Según este estudio, basado en datos del Instituto Nacional de Estadística, el Anuario Económico de La Caixa y el Eustat, Bilbao ha empeorado en todos estos parámetros salvo en el paro, que entre 1997 y 2006 ha descendido un 1,3%. En Valencia, por ejemplo, la reducción es del 2,6%. «Hay datos que apuntan a que estamos peor que hace diez años», alertó Basagoiti. En la última década Bilbao «ha perdido 4.730 vecinos, el poder adquisitivo ha disminuido un 19%, se han cerrado 1.879 comercios y las actividades industriales han caído un 6%», enumeró.

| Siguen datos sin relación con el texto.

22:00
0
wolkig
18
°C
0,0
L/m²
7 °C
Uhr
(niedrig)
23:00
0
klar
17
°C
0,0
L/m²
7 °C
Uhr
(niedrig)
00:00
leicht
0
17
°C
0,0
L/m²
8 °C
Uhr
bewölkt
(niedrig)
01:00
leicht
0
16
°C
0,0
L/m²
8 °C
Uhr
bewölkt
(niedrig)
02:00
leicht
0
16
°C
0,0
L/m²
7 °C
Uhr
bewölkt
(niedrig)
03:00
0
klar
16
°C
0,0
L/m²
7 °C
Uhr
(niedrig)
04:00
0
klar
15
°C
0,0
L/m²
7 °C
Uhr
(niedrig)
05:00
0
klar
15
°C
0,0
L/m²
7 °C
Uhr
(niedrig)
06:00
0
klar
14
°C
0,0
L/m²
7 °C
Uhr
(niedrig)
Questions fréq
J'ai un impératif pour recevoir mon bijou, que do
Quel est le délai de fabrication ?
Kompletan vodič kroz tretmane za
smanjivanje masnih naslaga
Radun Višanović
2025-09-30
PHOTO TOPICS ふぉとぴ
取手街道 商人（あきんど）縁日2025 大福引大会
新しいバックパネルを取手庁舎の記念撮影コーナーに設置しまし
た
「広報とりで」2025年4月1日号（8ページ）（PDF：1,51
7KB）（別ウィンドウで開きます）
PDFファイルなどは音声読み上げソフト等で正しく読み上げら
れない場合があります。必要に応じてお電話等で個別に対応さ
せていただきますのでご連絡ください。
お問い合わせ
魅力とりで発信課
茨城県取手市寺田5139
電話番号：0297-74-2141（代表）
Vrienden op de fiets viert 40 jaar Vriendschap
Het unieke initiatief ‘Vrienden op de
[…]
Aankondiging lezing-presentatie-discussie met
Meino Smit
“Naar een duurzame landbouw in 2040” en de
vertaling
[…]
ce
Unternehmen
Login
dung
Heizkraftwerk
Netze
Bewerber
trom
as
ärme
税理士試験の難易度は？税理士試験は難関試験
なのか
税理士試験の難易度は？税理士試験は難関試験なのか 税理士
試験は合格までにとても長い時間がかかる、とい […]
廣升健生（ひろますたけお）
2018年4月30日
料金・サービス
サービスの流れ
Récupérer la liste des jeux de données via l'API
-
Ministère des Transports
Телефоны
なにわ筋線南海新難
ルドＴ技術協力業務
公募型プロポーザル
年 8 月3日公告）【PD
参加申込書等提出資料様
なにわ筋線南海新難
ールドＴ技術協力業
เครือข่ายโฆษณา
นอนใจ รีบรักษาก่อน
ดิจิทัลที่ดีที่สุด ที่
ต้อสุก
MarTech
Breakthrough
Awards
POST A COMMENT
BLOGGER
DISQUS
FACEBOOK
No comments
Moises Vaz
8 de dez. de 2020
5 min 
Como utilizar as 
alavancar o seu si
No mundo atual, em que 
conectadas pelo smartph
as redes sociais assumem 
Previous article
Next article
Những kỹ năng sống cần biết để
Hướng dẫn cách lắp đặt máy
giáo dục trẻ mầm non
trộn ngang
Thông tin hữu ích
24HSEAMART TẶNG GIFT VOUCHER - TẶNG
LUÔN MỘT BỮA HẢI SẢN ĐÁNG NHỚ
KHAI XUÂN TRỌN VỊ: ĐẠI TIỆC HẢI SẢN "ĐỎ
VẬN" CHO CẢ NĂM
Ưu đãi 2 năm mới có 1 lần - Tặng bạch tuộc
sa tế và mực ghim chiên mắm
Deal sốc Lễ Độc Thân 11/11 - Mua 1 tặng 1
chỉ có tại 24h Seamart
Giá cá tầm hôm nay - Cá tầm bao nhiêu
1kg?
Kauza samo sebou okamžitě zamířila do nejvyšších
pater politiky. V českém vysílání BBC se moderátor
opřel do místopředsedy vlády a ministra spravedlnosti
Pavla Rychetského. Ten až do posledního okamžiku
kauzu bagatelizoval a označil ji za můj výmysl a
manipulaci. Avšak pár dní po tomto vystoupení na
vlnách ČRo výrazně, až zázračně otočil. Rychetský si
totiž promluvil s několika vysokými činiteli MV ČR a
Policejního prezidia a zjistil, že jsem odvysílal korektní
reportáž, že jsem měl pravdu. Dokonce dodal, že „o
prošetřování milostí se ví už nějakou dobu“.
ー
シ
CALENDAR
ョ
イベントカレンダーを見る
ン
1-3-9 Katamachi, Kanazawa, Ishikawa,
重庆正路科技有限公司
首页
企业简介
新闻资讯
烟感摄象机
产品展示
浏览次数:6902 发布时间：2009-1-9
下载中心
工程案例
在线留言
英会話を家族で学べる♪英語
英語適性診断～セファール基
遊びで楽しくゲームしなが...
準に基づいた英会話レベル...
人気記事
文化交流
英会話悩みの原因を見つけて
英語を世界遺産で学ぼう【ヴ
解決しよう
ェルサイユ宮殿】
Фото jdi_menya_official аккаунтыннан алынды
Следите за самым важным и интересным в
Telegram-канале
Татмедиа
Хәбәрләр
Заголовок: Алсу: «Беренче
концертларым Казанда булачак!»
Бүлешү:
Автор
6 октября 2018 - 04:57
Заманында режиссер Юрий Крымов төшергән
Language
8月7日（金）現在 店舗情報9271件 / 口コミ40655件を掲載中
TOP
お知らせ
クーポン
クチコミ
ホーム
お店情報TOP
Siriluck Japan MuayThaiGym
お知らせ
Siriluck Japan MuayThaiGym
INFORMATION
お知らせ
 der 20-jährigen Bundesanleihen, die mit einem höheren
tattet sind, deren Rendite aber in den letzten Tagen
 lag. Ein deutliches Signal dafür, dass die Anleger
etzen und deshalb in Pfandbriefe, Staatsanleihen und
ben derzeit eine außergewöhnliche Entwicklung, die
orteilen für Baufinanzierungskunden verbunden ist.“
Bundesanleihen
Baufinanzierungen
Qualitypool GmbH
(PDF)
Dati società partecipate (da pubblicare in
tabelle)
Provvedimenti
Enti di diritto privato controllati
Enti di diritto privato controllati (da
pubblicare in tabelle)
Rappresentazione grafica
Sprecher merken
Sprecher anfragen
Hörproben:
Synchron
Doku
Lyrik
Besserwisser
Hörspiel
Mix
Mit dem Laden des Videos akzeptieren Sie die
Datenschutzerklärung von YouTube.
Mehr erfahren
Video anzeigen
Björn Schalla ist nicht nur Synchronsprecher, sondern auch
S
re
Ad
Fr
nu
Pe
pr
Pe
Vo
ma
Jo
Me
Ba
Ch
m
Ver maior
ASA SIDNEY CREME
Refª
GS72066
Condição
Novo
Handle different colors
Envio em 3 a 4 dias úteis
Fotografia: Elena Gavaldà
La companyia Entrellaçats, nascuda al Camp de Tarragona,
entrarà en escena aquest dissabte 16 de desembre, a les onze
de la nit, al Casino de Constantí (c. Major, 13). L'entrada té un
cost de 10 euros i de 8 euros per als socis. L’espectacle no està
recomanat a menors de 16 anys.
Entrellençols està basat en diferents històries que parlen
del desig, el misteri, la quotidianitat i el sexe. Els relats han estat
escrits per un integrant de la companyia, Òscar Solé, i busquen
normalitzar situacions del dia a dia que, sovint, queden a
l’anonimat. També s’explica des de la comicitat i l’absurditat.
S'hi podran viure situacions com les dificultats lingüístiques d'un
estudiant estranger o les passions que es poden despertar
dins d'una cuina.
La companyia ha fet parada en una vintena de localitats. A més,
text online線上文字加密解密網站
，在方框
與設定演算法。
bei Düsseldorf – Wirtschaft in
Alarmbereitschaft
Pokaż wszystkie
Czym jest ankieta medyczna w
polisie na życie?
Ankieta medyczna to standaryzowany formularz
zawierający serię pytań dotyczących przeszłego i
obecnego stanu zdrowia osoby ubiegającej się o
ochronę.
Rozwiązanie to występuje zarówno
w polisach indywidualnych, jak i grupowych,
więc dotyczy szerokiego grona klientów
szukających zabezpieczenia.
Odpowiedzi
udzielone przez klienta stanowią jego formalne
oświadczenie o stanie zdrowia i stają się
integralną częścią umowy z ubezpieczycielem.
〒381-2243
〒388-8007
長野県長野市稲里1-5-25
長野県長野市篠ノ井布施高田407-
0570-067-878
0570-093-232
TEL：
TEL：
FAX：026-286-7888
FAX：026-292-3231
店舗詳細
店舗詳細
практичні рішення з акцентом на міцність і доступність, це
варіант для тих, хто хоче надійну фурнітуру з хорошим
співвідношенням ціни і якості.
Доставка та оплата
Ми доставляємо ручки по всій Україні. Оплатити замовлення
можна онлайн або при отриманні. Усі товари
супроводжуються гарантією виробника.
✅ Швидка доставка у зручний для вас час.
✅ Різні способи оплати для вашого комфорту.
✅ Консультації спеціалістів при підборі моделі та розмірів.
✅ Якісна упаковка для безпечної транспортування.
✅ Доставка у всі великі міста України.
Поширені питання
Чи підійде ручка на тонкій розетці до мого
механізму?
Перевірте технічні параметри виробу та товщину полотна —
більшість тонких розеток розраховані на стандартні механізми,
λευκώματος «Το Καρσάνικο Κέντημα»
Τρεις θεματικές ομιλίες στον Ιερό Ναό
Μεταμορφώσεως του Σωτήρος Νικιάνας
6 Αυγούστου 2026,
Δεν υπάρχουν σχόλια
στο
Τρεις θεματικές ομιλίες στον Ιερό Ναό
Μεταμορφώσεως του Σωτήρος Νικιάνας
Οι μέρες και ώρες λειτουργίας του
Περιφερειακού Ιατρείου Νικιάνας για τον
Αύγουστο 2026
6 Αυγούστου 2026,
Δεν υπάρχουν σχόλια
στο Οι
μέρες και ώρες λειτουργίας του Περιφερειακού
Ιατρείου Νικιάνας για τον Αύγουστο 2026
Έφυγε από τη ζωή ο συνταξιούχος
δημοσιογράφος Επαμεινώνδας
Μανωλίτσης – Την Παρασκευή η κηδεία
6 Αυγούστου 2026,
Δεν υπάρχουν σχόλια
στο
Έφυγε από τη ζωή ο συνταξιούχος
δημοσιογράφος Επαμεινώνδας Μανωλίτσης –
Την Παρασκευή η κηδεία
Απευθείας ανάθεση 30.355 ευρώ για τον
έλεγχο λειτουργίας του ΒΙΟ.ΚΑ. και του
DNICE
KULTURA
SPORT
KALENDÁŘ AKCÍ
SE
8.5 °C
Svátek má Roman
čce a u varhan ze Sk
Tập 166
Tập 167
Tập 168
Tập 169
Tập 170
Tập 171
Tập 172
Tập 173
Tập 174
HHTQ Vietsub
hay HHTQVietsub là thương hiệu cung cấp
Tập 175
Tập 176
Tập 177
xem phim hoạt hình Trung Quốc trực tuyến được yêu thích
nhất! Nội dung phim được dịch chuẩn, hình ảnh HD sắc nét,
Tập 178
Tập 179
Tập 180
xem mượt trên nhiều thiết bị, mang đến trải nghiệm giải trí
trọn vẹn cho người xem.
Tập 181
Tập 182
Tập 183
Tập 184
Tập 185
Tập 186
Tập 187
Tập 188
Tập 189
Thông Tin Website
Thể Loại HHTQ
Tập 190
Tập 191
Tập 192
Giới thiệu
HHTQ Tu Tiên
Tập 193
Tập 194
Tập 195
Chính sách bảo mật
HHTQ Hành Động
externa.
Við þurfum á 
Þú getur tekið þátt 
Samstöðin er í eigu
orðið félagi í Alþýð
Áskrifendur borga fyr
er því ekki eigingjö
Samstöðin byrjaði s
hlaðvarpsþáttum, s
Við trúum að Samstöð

A su juicio, el Guggenheim «ha sido un salvavidas para Bilbao», ya que de no ser por él la economía estaría «hundida en la miseria». Aun así, cree que el indudable tirón internacional del museo «no ha podido con el lastre que supone la situación política y la violencia terrorista».
El motor de la ciudad
«En la economía de Bilbao, por desgracia, han pesado más ETA, la independencia, Lizarra o la consulta que un inmejorable museo», señaló el dirigente del PP. En medio de este desfavorable panorama político, el centro de arte ha actuado como muro de contención ante el descenso de población, empleo, comercio y tejido industrial que revelan las estadísticas.
«Los datos de las otras capitales son mejores porque ellas no han tenido el lastre del terrorismo, de unos gobernantes que están dedicados a ver cuándo hacen la consulta y de unos empresarios que no invierten aquí», añadió el concejal. Madrid es la que más población ha ganado -con 261.000 nuevos vecinos- y Málaga, la de mayor empuje en el sector industrial.
Aunque los datos económicos de Bilbao «no son positivos», Basagoiti alabó la capacidad del Guggenheim como motor de la ciudad. «Hay que preguntarse dónde estaríamos sin el museo, porque estoy convencido de que nos habríamos hundido», insistió. En su opinión, la capital vizcaína no conseguirá despegar «mientras no se arregle el problema de fondo».